Records from a collection.
----

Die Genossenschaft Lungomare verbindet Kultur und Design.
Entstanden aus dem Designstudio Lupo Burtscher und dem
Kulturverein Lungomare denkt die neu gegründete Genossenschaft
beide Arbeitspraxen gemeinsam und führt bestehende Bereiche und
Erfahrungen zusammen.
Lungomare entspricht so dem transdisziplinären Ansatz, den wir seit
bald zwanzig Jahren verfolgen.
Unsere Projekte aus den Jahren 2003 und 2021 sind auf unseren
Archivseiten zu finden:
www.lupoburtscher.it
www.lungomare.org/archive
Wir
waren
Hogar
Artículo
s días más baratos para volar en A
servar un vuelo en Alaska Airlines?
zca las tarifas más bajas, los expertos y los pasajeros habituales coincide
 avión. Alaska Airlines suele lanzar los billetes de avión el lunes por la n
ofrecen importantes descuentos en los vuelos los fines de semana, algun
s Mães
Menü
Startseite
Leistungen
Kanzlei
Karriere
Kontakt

----

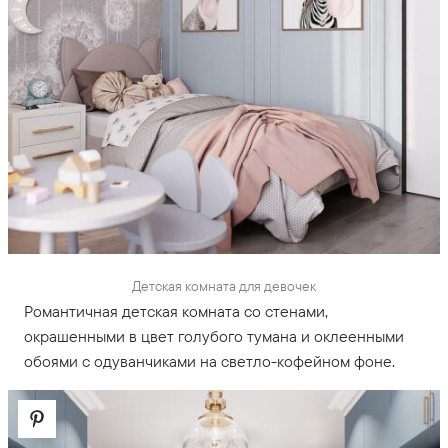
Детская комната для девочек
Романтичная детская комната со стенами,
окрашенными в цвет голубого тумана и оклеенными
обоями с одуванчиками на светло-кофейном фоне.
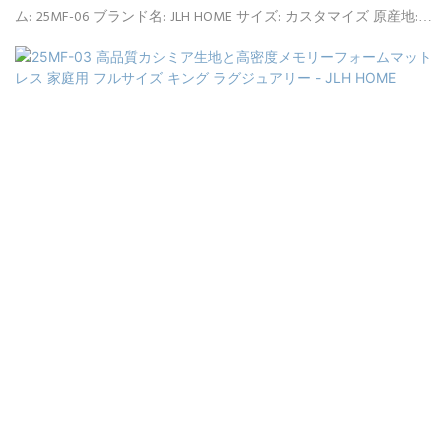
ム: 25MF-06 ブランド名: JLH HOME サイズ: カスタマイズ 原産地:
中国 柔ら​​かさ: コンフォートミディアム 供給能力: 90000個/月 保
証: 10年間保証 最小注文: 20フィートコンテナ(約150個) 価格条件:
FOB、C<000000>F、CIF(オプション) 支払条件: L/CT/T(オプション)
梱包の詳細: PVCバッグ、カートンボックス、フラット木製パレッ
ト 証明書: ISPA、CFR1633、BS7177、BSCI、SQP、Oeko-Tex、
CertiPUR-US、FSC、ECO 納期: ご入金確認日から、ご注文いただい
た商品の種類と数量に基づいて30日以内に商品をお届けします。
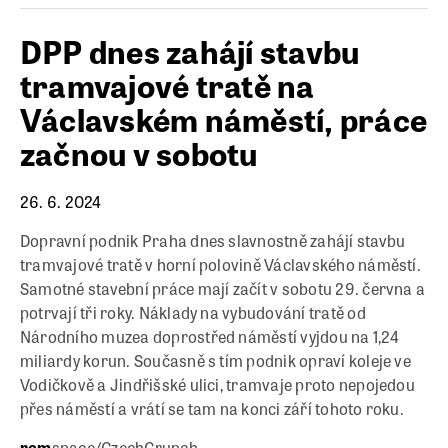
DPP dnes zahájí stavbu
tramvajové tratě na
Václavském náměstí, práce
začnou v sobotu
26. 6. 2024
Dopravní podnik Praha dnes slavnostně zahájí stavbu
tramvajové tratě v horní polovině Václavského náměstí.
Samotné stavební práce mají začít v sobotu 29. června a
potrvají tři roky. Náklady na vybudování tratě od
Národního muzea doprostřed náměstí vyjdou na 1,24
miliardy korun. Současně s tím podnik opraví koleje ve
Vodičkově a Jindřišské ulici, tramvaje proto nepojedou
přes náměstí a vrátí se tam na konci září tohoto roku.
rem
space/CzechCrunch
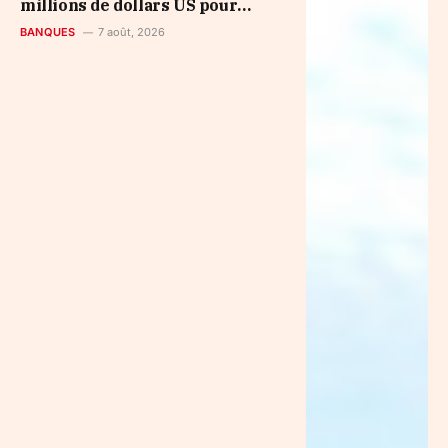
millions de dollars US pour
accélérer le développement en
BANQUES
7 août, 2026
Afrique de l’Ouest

----

TO DO. The answer must consist of each line in the entries above that includes "podnik".

FINISHED TASK.
Dopravní podnik Praha dnes slavnostně zahájí stavbu
miliardy korun. Současně s tím podnik opraví koleje ve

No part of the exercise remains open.